Michael reached for the papers. Application for Immigration.
He paused before reading on.
"How will we get there though, really? The ticket must cost an arm
and a leg," he said quietly, not looking at his friend.
"Well, I'm sorted," said Jimmy. "I persuaded the grandda
he didn't need all those cattle. He's too old for them anyways, sure he's
gone soft in the head. He told me he'd give them to me if I sent him back
a kangaroo's paw! Can y'imagine? I'm takin' 'em to the mart tomorrow."
The short one tried to ignore the reticence of his drinking buddy and
carried on, gesticulating wildly. "Maybe I could lend you something.
You could pay me back. There's bound to be great jobs out there. Sure
I even flung a few drops of Lourdes water on the papers before fillin'
'em in, it's bound to work." But Michael's silence was getting more
and more awkward and the more Jimmy tried to fill it the bigger it grew.
"I see," said Michael finally, and then suddenly Jimmy seemed
to retreat, grow fainter in the smoke that was snaking its way round the
pub. "Well, I suppose there's no harm in having a look anyways,"
pulling the sheaf of papers towards him again.
Michael's eyes fell on Section 6 and a laugh burst out of him like an
unexpected fart. He prodded his finger at the box marked 'Occupation'.
"Engineer! Engineer? You bloody pump petrol."
Jimmy at least had the grace to colour slightly.
"Whist, whist out o' that Michael. Everyone does that. Sure no-one
would get in otherwise. Didn't Murt do it? Happy as a sandboy I bet he
is now. Here, here's a pen."
Michael took the pen and looked Jimmy directly in the eye then.
"I work in a shop," he said.
"Retail Manager, perfect."
"I work in a shop," repeated Michael, still staring at his friend.
"Never mind that," said Jimmy, jabbing at the form.
The tall one's hand wavered.
***
He tells me all this,
late one night, out of nowhere. As we sit at the table by the window,
slouched over a dusty bottle of Jameson, the mountains silhouetted by
the rising moon and the pigeon still calling in the wood. By the door
my rucksack has left muddy tracks. I look at him then, and I think about
there and back again, time travelling, and instead of the familiar I see
a whole other world of possibilities, all buried now under an old geansaí.
"They didn't let you in, did they?"
"No, they didn't.
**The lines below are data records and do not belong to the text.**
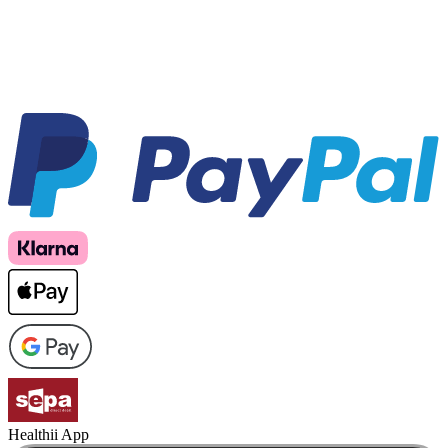
Healthii App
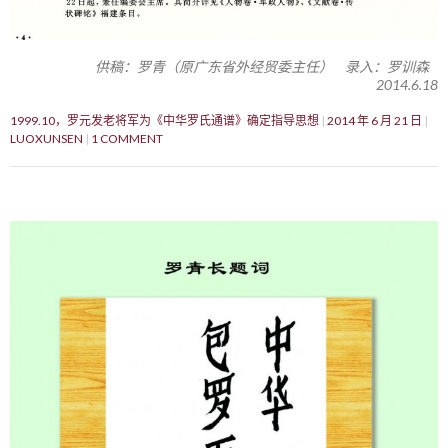
供稿：罗青（原广东省外经贸委主任） 录入：罗训森
2014.6.18
1999.10，罗元发老将军为《中华罗氏通谱》确定指导思想
2014 年 6 月 21 日
LUOXUNSEN
1 COMMENT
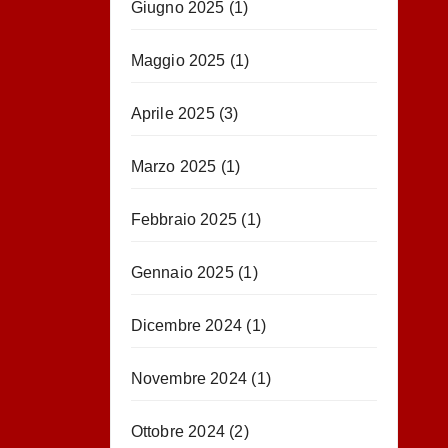
Giugno 2025
(1)
Maggio 2025
(1)
Aprile 2025
(3)
Marzo 2025
(1)
Febbraio 2025
(1)
Gennaio 2025
(1)
Dicembre 2024
(1)
Novembre 2024
(1)
Ottobre 2024
(2)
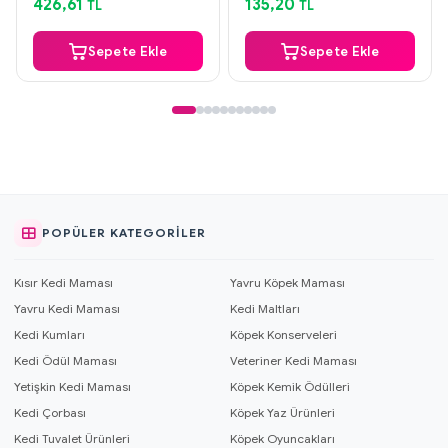
426,61
135,20
TL
TL
Sepete Ekle
Sepete Ekle
POPÜLER KATEGORILER
Kısır Kedi Maması
Yavru Köpek Maması
Yavru Kedi Maması
Kedi Maltları
Kedi Kumları
Köpek Konserveleri
Kedi Ödül Maması
Veteriner Kedi Maması
Yetişkin Kedi Maması
Köpek Kemik Ödülleri
Kedi Çorbası
Köpek Yaz Ürünleri
Kedi Tuvalet Ürünleri
Köpek Oyuncakları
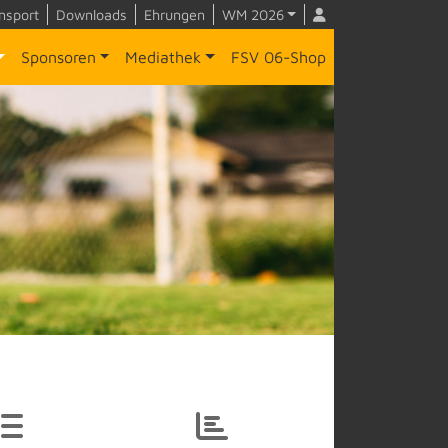
nsport
Downloads
Ehrungen
WM 2026
Sponsoren
Mediathek
FSV 06-Shop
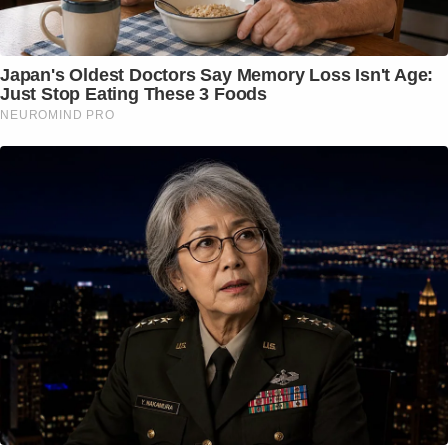
Japan's Oldest Doctors Say Memory Loss Isn't Age:
Just Stop Eating These 3 Foods
NEUROMIND PRO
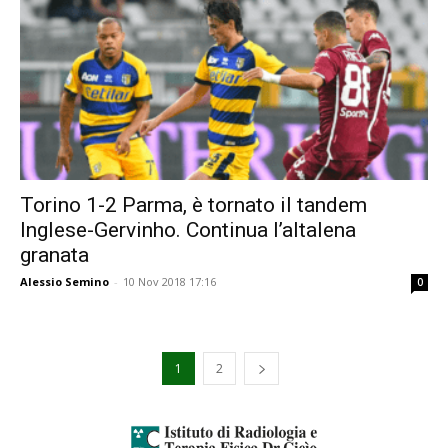
Torino 1-2 Parma, è tornato il tandem
Inglese-Gervinho. Continua l’altalena
granata
Alessio Semino
-
10 Nov 2018 17:16
0
1
2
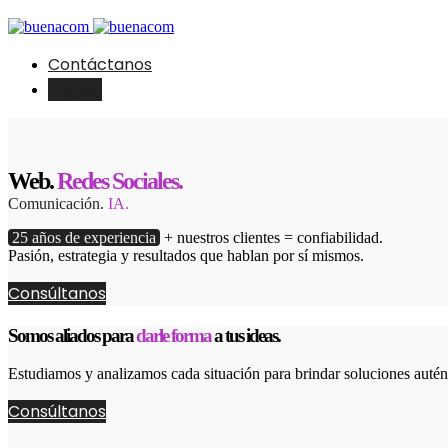
Contáctanos
English
Web.
Redes Sociales.
Comunicación.
IA.
25 años de experiencia
+ nuestros clientes = confiabilidad.
Pasión, estrategia y resultados que hablan por sí mismos.
Consúltanos
Somos aliados para
darle forma
a tus ideas.
Estudiamos y analizamos cada situación para brindar soluciones autént
Consúltanos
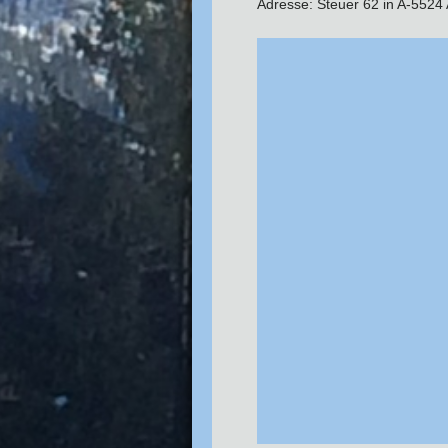
Adresse: Steuer 62 in A-5524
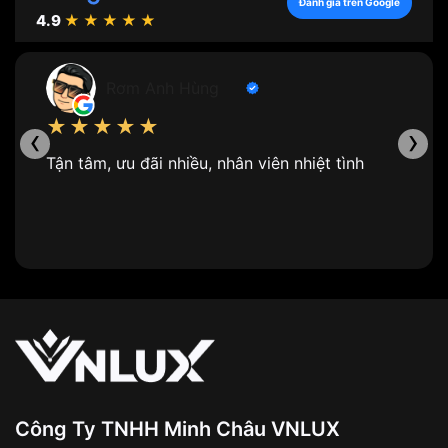
Đánh giá trên Google
4.9
★★★★★
Giới thiệu chi tiết đồng hồ dây da
Dưới đây là một số cách phân loại
đồng hồ dây da
phổ
Rơm Anh Hùng
biến:
★★★★★
‹
›
Theo chất liệu của dây đeo
Tận tâm, ưu đãi nhiều, nhân viên nhiệt tình
Những chiếc
đồng hồ dây da
hiện nay rất được ưa
chuộng và chia dây theo nhiều loại khác nhau. Dưới
đây là 4 loại dây đeo phổ biến nhất cho bạn tham
khảo.
Da bò
: Chất liệu da phổ biến nhất, mềm mại, thoải
mái khi đeo, có nhiều màu sắc và mức giá đa
dạng. Tuy nhiên, da bò dễ bị thấm nước và bong
tróc sau một thời gian sử dụng.
Da cá sấu
: Chất liệu da cao cấp, có độ bền cao,
chống nước tốt, sở hữu vân da độc đáo và sang
Công Ty TNHH Minh Châu VNLUX
trọng. Tuy nhiên, giá thành của đồng hồ dây da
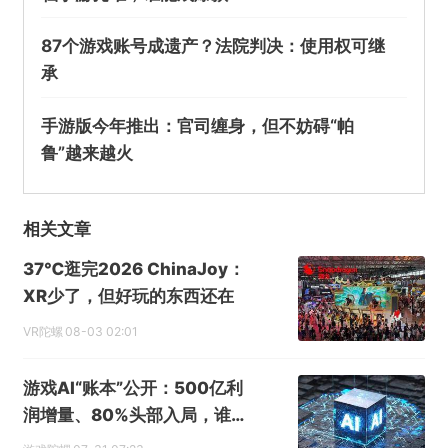
87个游戏账号成遗产？法院判决：使用权可继
承
手游版今年推出：官司缠身，但不妨碍“帕
鲁”越来越火
相关文章
37℃逛完2026 ChinaJoy：
XR少了，但好玩的东西还在
VR陀螺
08-03 02:01
游戏AI“账本”公开：500亿利
润增量、80%头部入局，谁在
闷声发财？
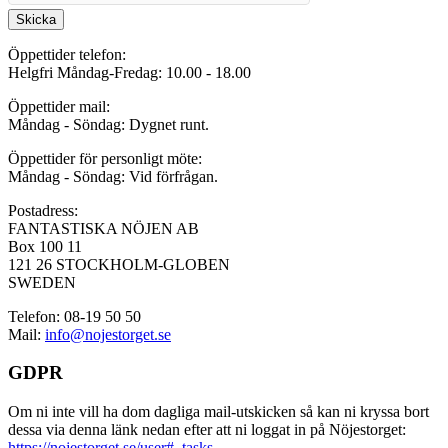
Skicka
Öppettider telefon:
Helgfri Måndag-Fredag: 10.00 - 18.00
Öppettider mail:
Måndag - Söndag: Dygnet runt.
Öppettider för personligt möte:
Måndag - Söndag: Vid förfrågan.
Postadress:
FANTASTISKA NÖJEN AB
Box 100 11
121 26 STOCKHOLM-GLOBEN
SWEDEN
Telefon: 08-19 50 50
Mail:
info@nojestorget.se
GDPR
Om ni inte vill ha dom dagliga mail-utskicken så kan ni kryssa bort
dessa via denna länk nedan efter att ni loggat in på Nöjestorget:
https://nojestorget.se/user#_tasks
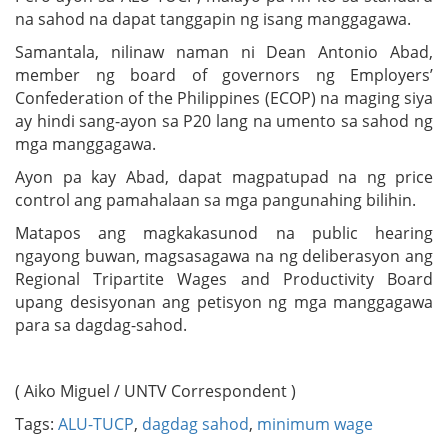
na sahod na dapat tanggapin ng isang manggagawa.
Samantala, nilinaw naman ni Dean Antonio Abad,
member ng board of governors ng Employers’
Confederation of the Philippines (ECOP) na maging siya
ay hindi sang-ayon sa P20 lang na umento sa sahod ng
mga manggagawa.
Ayon pa kay Abad, dapat magpatupad na ng price
control ang pamahalaan sa mga pangunahing bilihin.
Matapos ang magkakasunod na public hearing
ngayong buwan, magsasagawa na ng deliberasyon ang
Regional Tripartite Wages and Productivity Board
upang desisyonan ang petisyon ng mga manggagawa
para sa dagdag-sahod.
( Aiko Miguel / UNTV Correspondent )
Tags:
ALU-TUCP
,
dagdag sahod
,
minimum wage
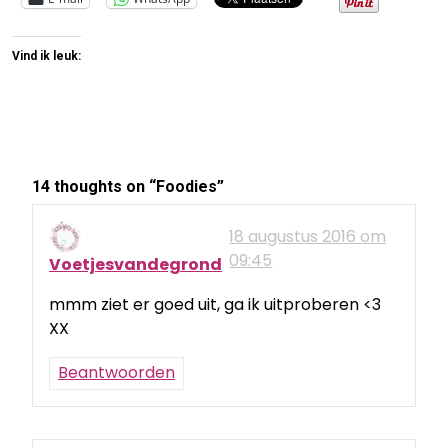
Vind ik leuk:
14 thoughts on “
Foodies
”
18 augustus 2016 om
09:45
Voetjesvandegrond
mmm ziet er goed uit, ga ik uitproberen <3
XX
Beantwoorden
No call for shop boys." He sips at the whiskey
in one of the mismatched tumblers.
I put my hand over his. "I bet you were the best shop boy they never
had."
"Mebbe so."
"Do you ever hear from himself?"
"I never heard another dickybird after he left."
"Oh. Maybe he didn't get on so well."
"That's possible I suppose. There was a rumour in the village there
a while back that he's dead now anyways. Cancer."
"All that sun probably."
"Could be."
"If you'd gone Daddy you'd never have had us. You'd have had different
kids, imagine! You'd have missed out there, I'd say."
He looks at me and he smiles but he says nothing. And I can't read his
face anymore, in the dark, with the mountain watching over us.